__Directions__
What you return must be an exact copy of the lines in the listing below between the line holding "The unsaved might" and the line holding "Peter contrasted the", inclusive, and nothing more.

__Material for the task__
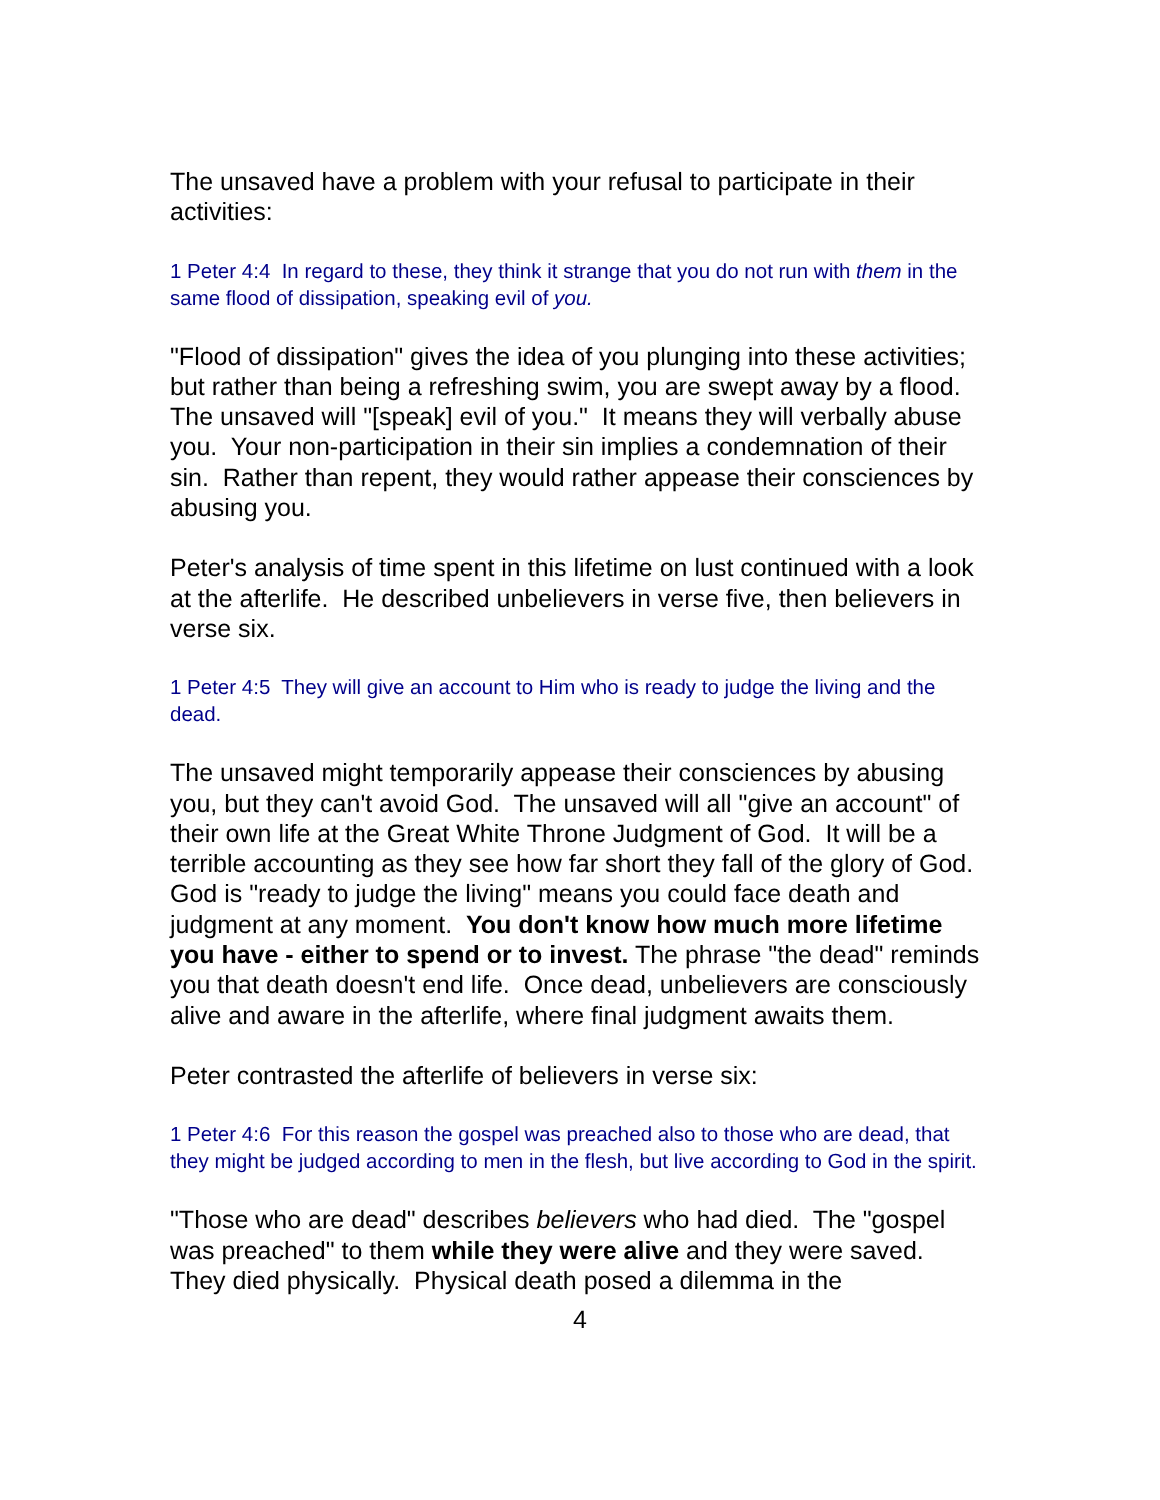The unsaved have a problem with your refusal to participate in their activities:
1 Peter 4:4 In regard to these, they think it strange that you do not run with them in the same flood of dissipation, speaking evil of you.
"Flood of dissipation" gives the idea of you plunging into these activities; but rather than being a refreshing swim, you are swept away by a flood. The unsaved will "[speak] evil of you." It means they will verbally abuse you. Your non-participation in their sin implies a condemnation of their sin. Rather than repent, they would rather appease their consciences by abusing you.
Peter's analysis of time spent in this lifetime on lust continued with a look at the afterlife. He described unbelievers in verse five, then believers in verse six.
1 Peter 4:5 They will give an account to Him who is ready to judge the living and the dead.
The unsaved might temporarily appease their consciences by abusing you, but they can't avoid God. The unsaved will all "give an account" of their own life at the Great White Throne Judgment of God. It will be a terrible accounting as they see how far short they fall of the glory of God. God is "ready to judge the living" means you could face death and judgment at any moment. You don't know how much more lifetime you have - either to spend or to invest. The phrase "the dead" reminds you that death doesn't end life. Once dead, unbelievers are consciously alive and aware in the afterlife, where final judgment awaits them.
Peter contrasted the afterlife of believers in verse six:
1 Peter 4:6 For this reason the gospel was preached also to those who are dead, that they might be judged according to men in the flesh, but live according to God in the spirit.
"Those who are dead" describes believers who had died. The "gospel was preached" to them while they were alive and they were saved. They died physically. Physical death posed a dilemma in the
4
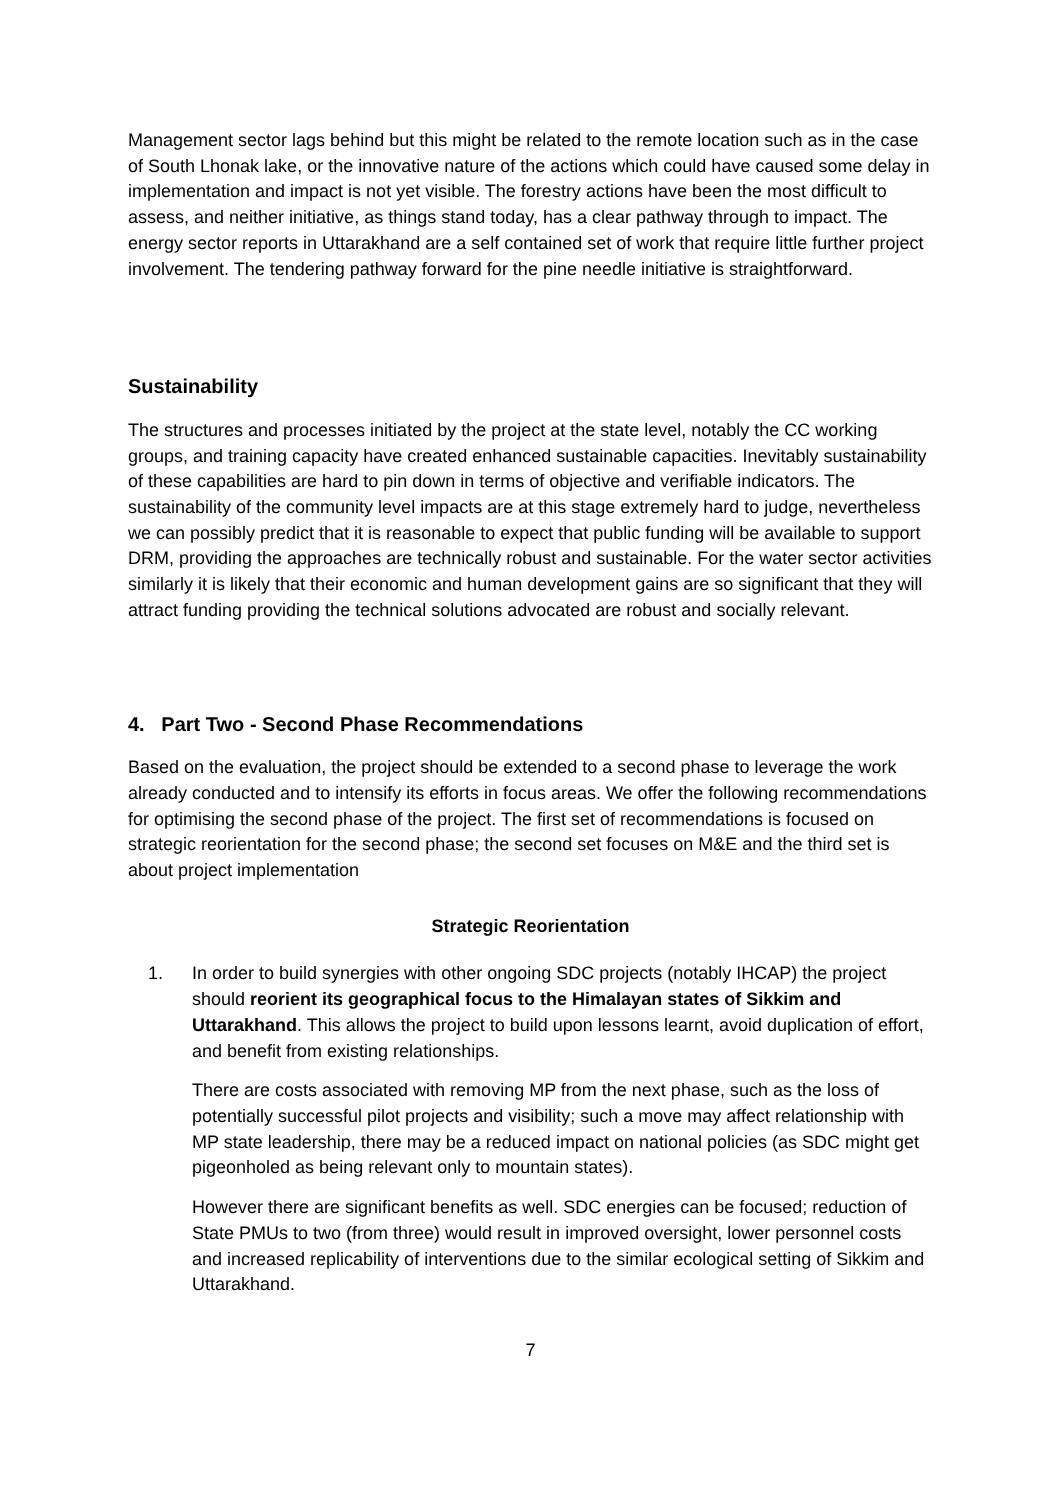Management sector lags behind but this might be related to the remote location such as in the case of South Lhonak lake, or the innovative nature of the actions which could have caused some delay in implementation and impact is not yet visible. The forestry actions have been the most difficult to assess, and neither initiative, as things stand today, has a clear pathway through to impact. The energy sector reports in Uttarakhand are a self contained set of work that require little further project involvement. The tendering pathway forward for the pine needle initiative is straightforward.
Sustainability
The structures and processes initiated by the project at the state level, notably the CC working groups, and training capacity have created enhanced sustainable capacities. Inevitably sustainability of these capabilities are hard to pin down in terms of objective and verifiable indicators. The sustainability of the community level impacts are at this stage extremely hard to judge, nevertheless we can possibly predict that it is reasonable to expect that public funding will be available to support DRM, providing the approaches are technically robust and sustainable. For the water sector activities similarly it is likely that their economic and human development gains are so significant that they will attract funding providing the technical solutions advocated are robust and socially relevant.
4. Part Two - Second Phase Recommendations
Based on the evaluation, the project should be extended to a second phase to leverage the work already conducted and to intensify its efforts in focus areas. We offer the following recommendations for optimising the second phase of the project. The first set of recommendations is focused on strategic reorientation for the second phase; the second set focuses on M&E and the third set is about project implementation
Strategic Reorientation
1. In order to build synergies with other ongoing SDC projects (notably IHCAP) the project should reorient its geographical focus to the Himalayan states of Sikkim and Uttarakhand. This allows the project to build upon lessons learnt, avoid duplication of effort, and benefit from existing relationships.
There are costs associated with removing MP from the next phase, such as the loss of potentially successful pilot projects and visibility; such a move may affect relationship with MP state leadership, there may be a reduced impact on national policies (as SDC might get pigeonholed as being relevant only to mountain states).
However there are significant benefits as well. SDC energies can be focused; reduction of State PMUs to two (from three) would result in improved oversight, lower personnel costs and increased replicability of interventions due to the similar ecological setting of Sikkim and Uttarakhand.
7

__Answer__
The unsaved might temporarily appease their consciences by abusing you, but they can't avoid God. The unsaved will all "give an account" of their own life at the Great White Throne Judgment of God. It will be a terrible accounting as they see how far short they fall of the glory of God. God is "ready to judge the living" means you could face death and judgment at any moment. You don't know how much more lifetime you have - either to spend or to invest. The phrase "the dead" reminds you that death doesn't end life. Once dead, unbelievers are consciously alive and aware in the afterlife, where final judgment awaits them.
Peter contrasted the afterlife of believers in verse six:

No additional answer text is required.